Lo preocupante es que muchas de las emergencias actuales no son consecuencia exclusiva de las lluvias extraordinarias que hemos vivido por estos días. Son, en gran medida, el resultado de decisiones acumulativas a lo largo de los años: permisos otorgados en áreas expuestas, planificación insuficiente, infraestructura que no responde a los nuevos escenarios climáticos y una gestión del riesgo que sigue siendo reactiva en lugar de preventiva. De una vez por todas, debemos dar el gran salto del manejo de la emergencia a la gestión preventiva, precisamente el objetivo de la Ley 21.364 que reemplazó la Onemi por Senapred.

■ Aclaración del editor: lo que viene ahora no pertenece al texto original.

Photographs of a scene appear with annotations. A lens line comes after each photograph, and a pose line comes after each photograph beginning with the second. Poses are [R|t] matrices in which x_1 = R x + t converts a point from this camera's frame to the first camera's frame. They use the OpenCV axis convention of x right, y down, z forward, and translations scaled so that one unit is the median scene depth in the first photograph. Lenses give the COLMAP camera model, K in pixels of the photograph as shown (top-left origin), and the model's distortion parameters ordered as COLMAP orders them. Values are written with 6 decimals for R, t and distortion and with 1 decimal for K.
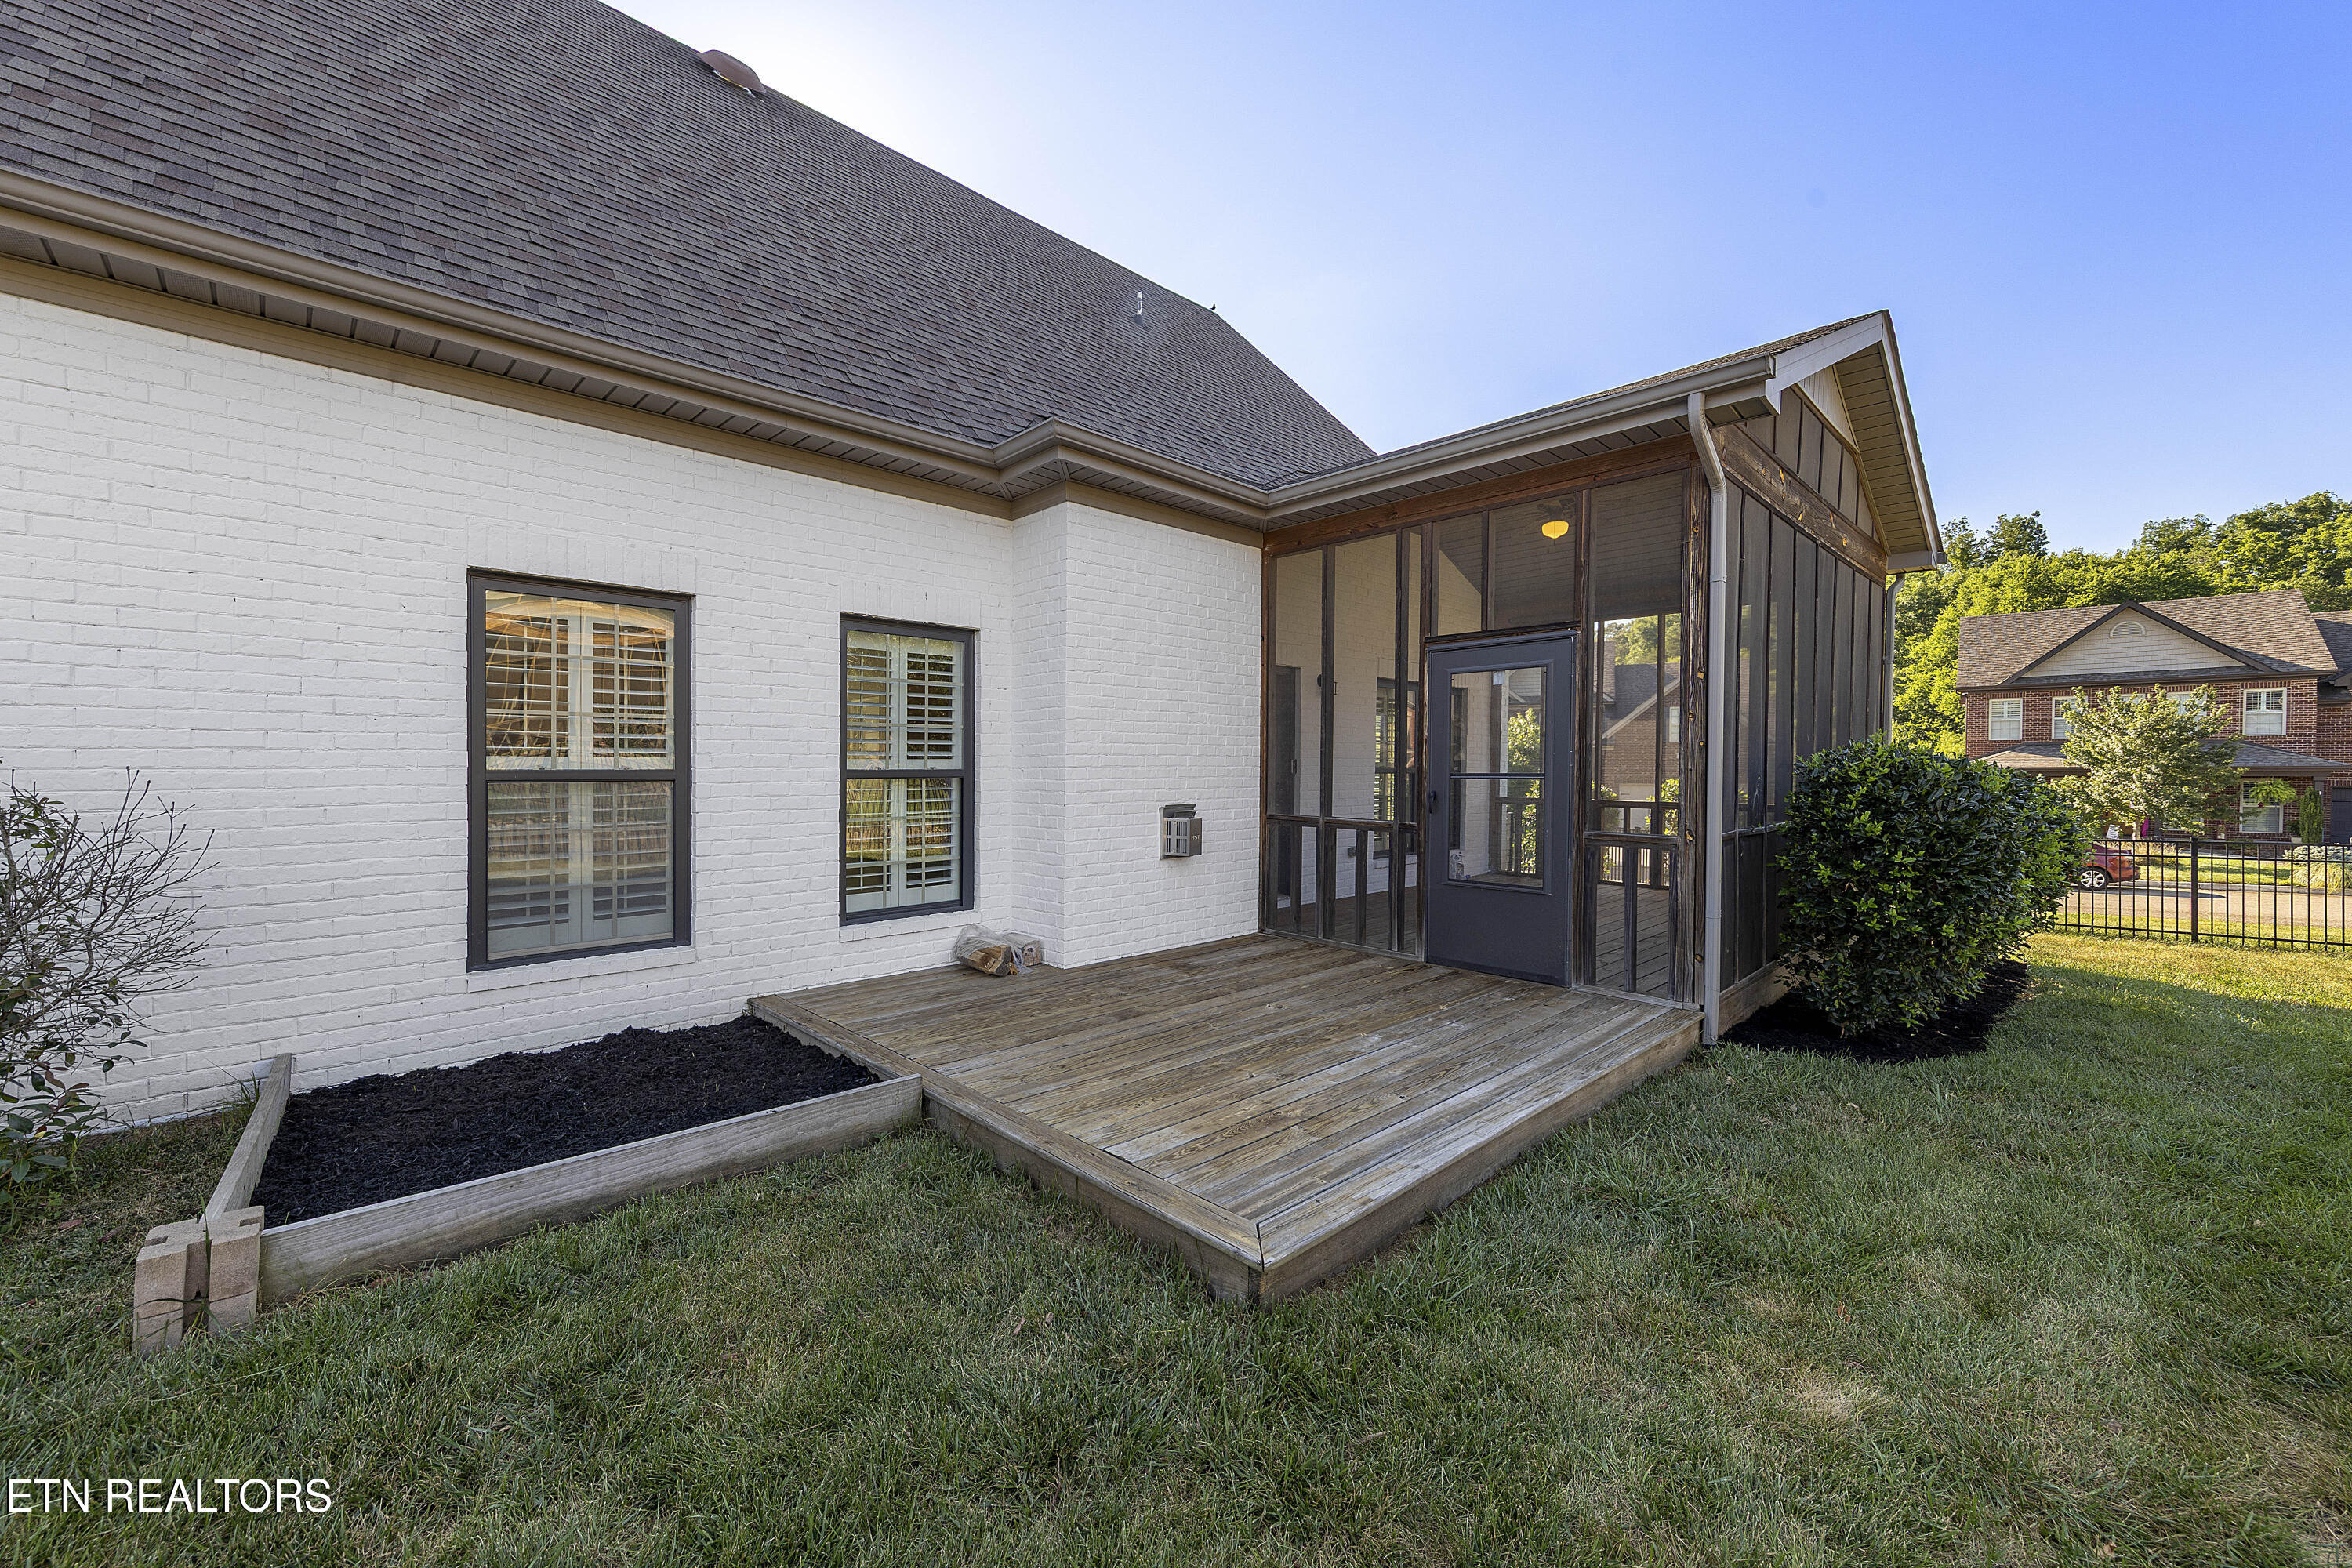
lens RADIAL K [[936.8, 0, 1167.7], [0, 936.8, 755.6], [0, 0, 1]] dist [0.001198, 0.000002]
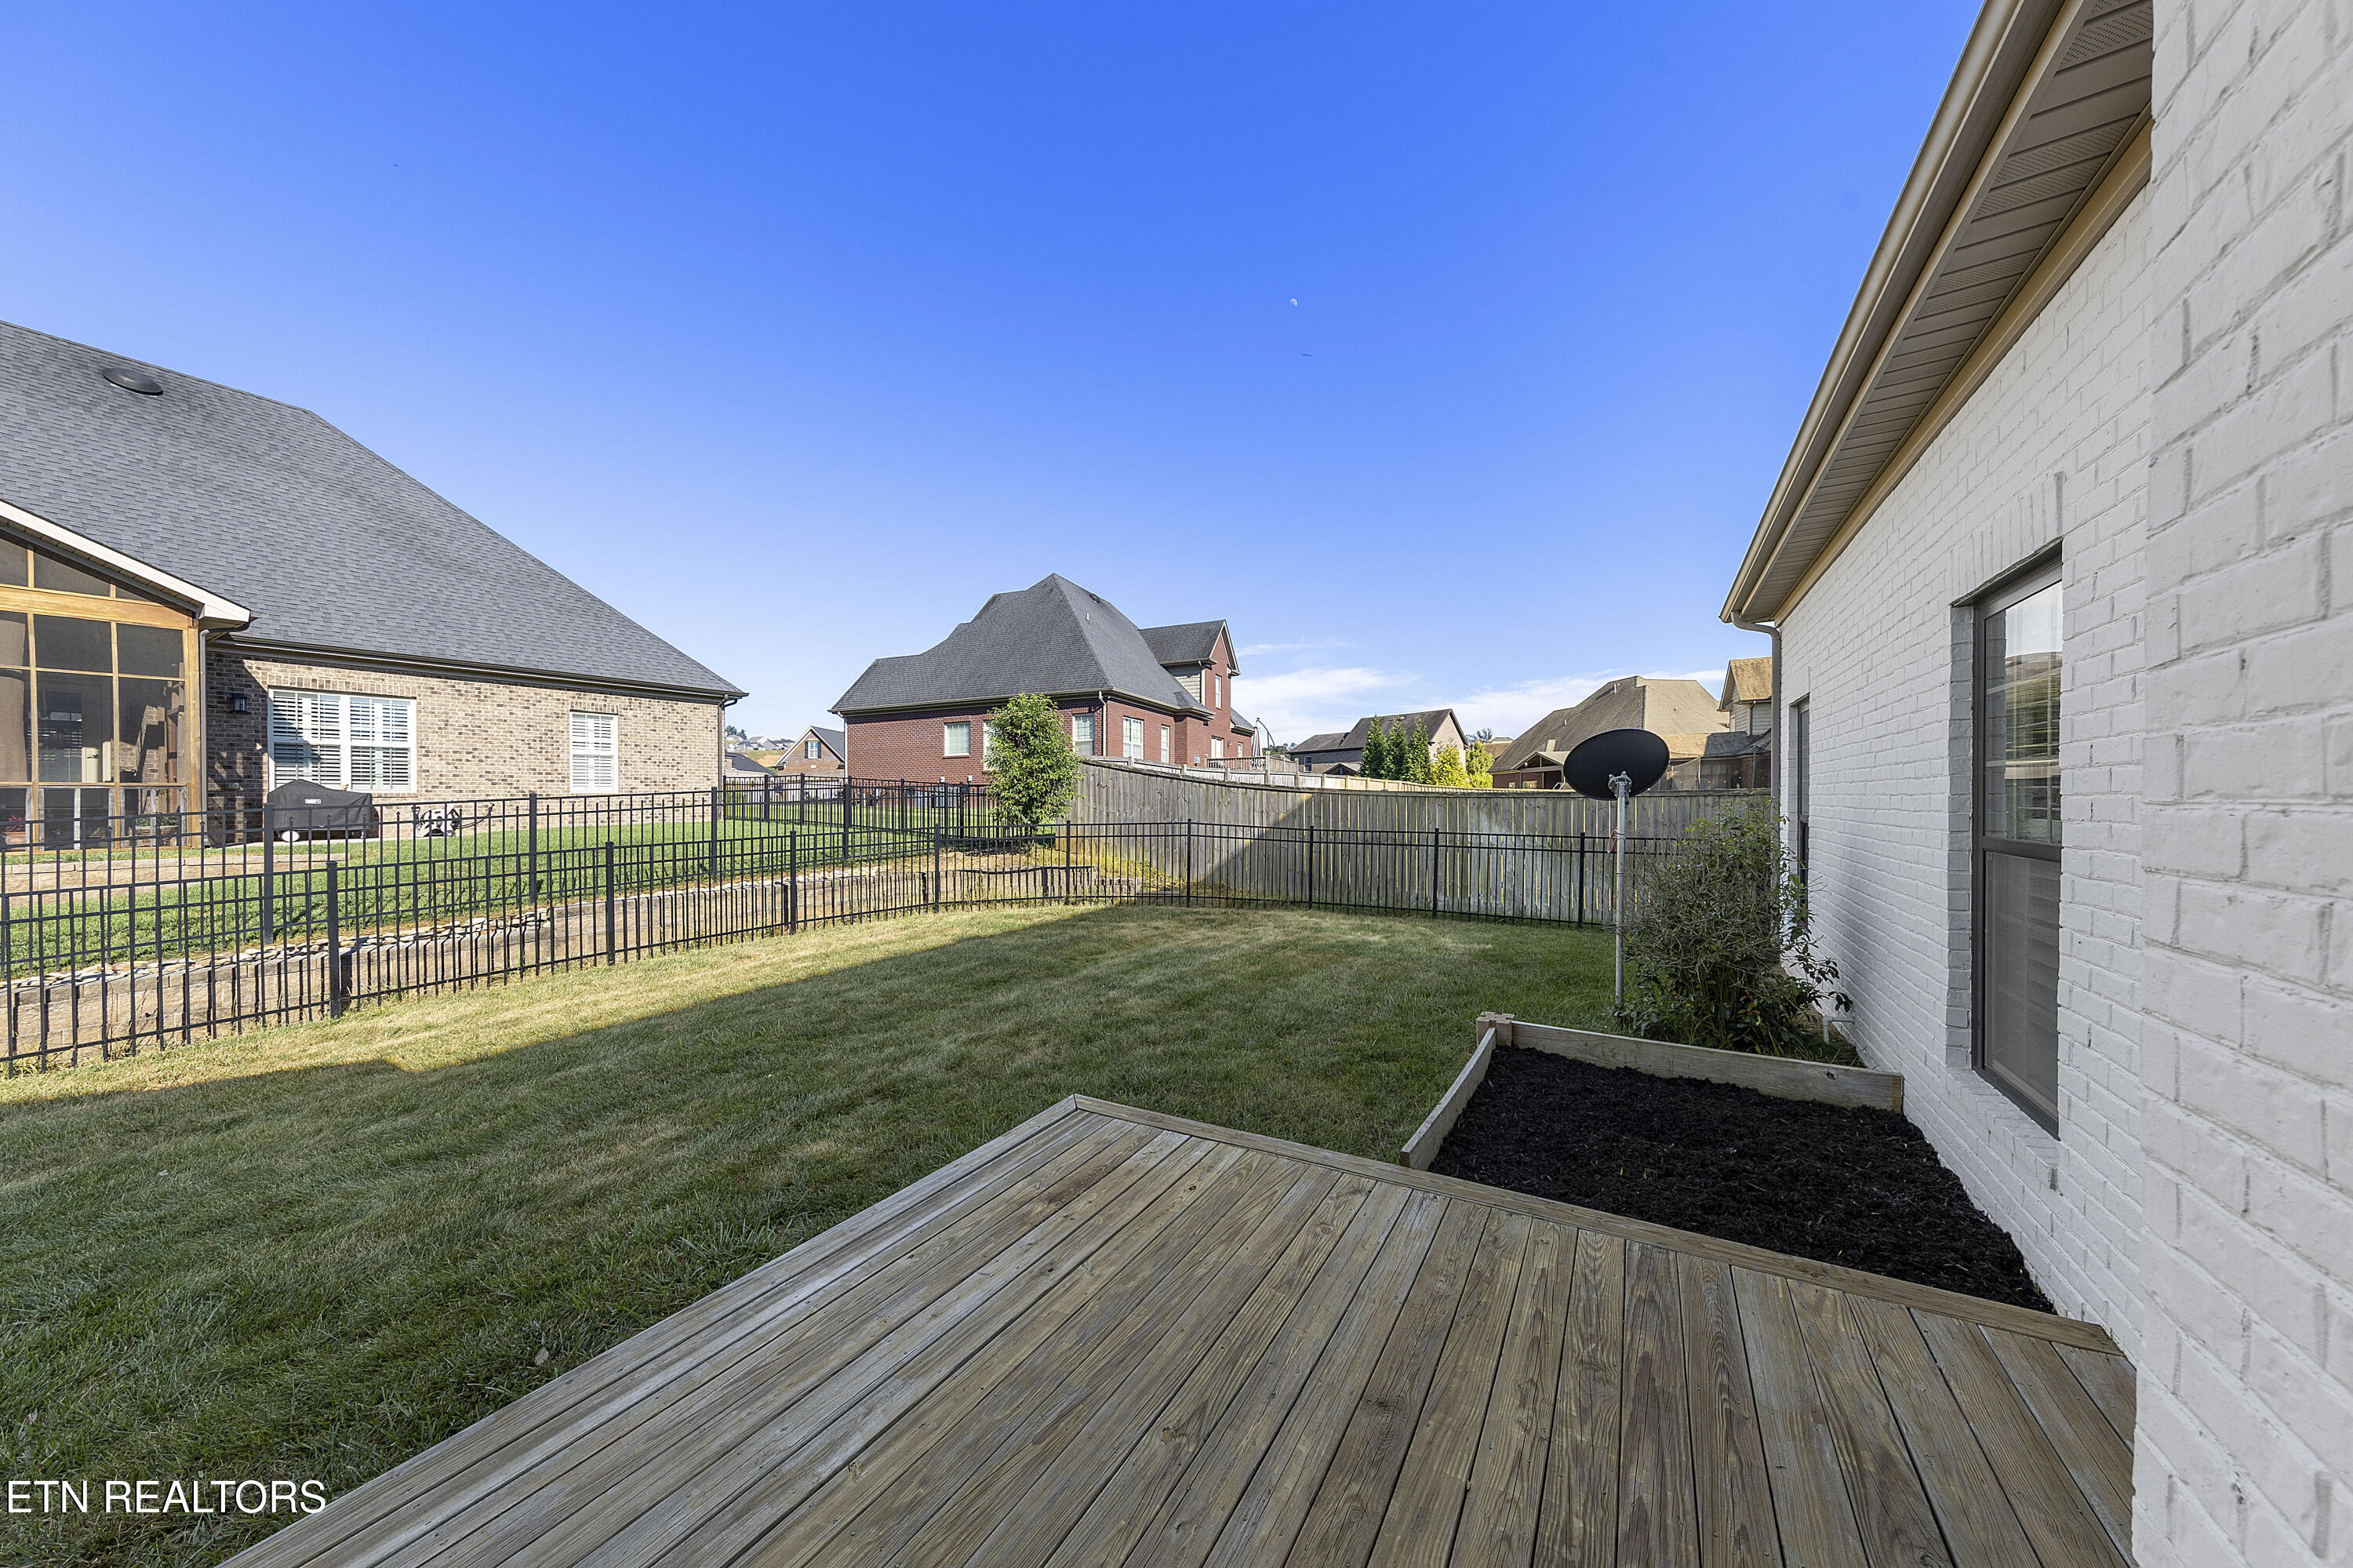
lens RADIAL K [[775.5, 0, 1220.9], [0, 775.5, 819.3], [0, 0, 1]] dist [-0.000118, -0.000088]
pose [[-0.956261, 0.002970, -0.292500, 0.219656], [0.000294, 0.999958, 0.009190, -0.036242], [0.292515, 0.008702, -0.956221, 2.031681]]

La resiliencia urbana no consiste únicamente en construir más obras hidráulicas o ampliar colectores. Exige comprender que las ciudades constituyen sistemas vivos, en los que el diseño urbano, el ordenamiento territorial, la conservación de ecosistemas y la infraestructura deben articularse entre sí. Un humedal no es un terreno disponible para expandir la ciudad, sino parte del sistema natural que protege a la ciudad. Una quebrada no constituye un espacio vacío, sino un sistema hídrico que, tarde o temprano, volverá a cumplir su función de transportar agua.
En Chile contamos con conocimiento científico de alto nivel para comprender estos fenómenos. Sabemos identificar amenazas de origen natural, modelar escenarios futuros y proyectar los efectos del cambio climático con creciente precisión. Sin embargo, ese conocimiento todavía llega con dificultad a los instrumentos de planificación territorial, a las decisiones municipales y, muchas veces, a las políticas públicas que definen cómo y dónde crecerán nuestras ciudades.

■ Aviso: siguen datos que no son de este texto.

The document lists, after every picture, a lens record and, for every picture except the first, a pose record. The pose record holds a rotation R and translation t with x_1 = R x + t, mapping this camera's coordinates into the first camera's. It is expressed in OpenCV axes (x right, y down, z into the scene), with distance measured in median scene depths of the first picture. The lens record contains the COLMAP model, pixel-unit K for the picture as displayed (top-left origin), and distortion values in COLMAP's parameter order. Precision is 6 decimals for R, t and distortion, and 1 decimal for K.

La emergencia siempre moviliza recursos, genera titulares en medios masivos y despierta solidaridad. Pero las ciudades resilientes no se construyen sólo durante la crisis. Se diseñan mucho antes, cuando todavía no llueve. Se planifican revisando planes reguladores comunales, incorporando estudios de riesgo, fortaleciendo la infraestructura verde y entendiendo que prevenir suele ser mucho menos costoso que reconstruir.
El desafío ya no consiste únicamente en prepararnos para el próximo sistema frontal. Consiste en aceptar que estos eventos serán parte del nuevo clima con el que conviviremos durante las próximas décadas. Tenemos que situarnos en el siglo presente y entender que las ciudades con sus parámetros climáticos están cambiando y ello afecta con costos sociales, económicos y ambientales que debemos enfrentar prospectivamente.

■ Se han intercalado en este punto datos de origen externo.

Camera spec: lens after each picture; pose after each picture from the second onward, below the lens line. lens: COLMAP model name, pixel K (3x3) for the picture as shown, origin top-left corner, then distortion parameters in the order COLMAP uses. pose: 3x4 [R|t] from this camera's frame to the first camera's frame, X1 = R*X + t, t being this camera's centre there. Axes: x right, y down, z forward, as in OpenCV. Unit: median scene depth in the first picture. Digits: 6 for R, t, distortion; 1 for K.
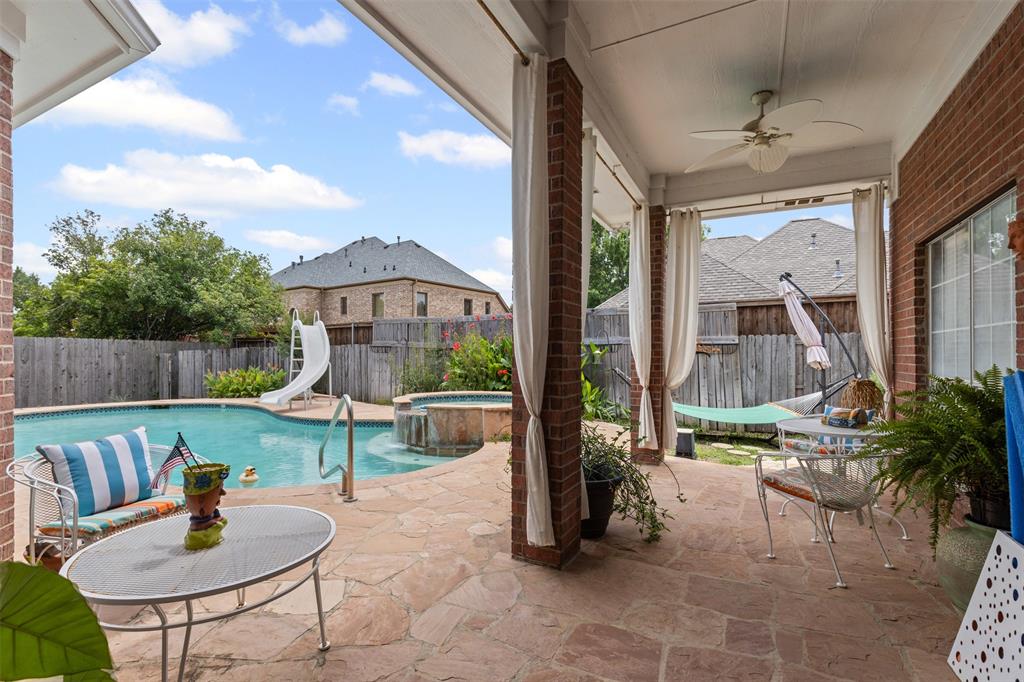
lens RADIAL K [[465.7, 0, 516.0], [0, 465.7, 355.7], [0, 0, 1]] dist [0.000433, -0.000186]
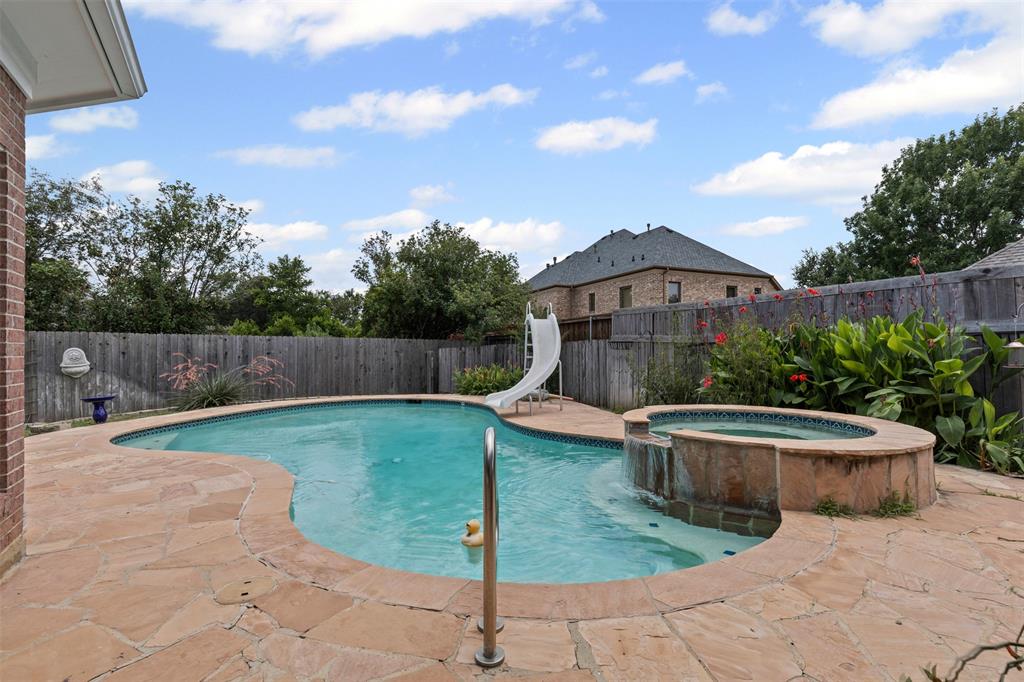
lens RADIAL K [[471.1, 0, 513.9], [0, 471.1, 349.9], [0, 0, 1]] dist [0.000301, -0.000166]
pose [[0.862290, -0.002950, -0.506407, -0.025563], [-0.001009, 0.999971, -0.007544, 0.001362], [0.506414, 0.007016, 0.862262, 0.164150]]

La lluvia no está poniendo a prueba únicamente nuestra infraestructura urbana. Está evaluando nuestra capacidad para re-imaginar ciudades más inteligentes, más conscientes de su geografía y más respetuosas de los procesos naturales. La diferencia entre una ciudad vulnerable y una ciudad resiliente no la marca la intensidad de la tormenta, sino la calidad de las decisiones que se toman mucho antes de que caiga la primera gota.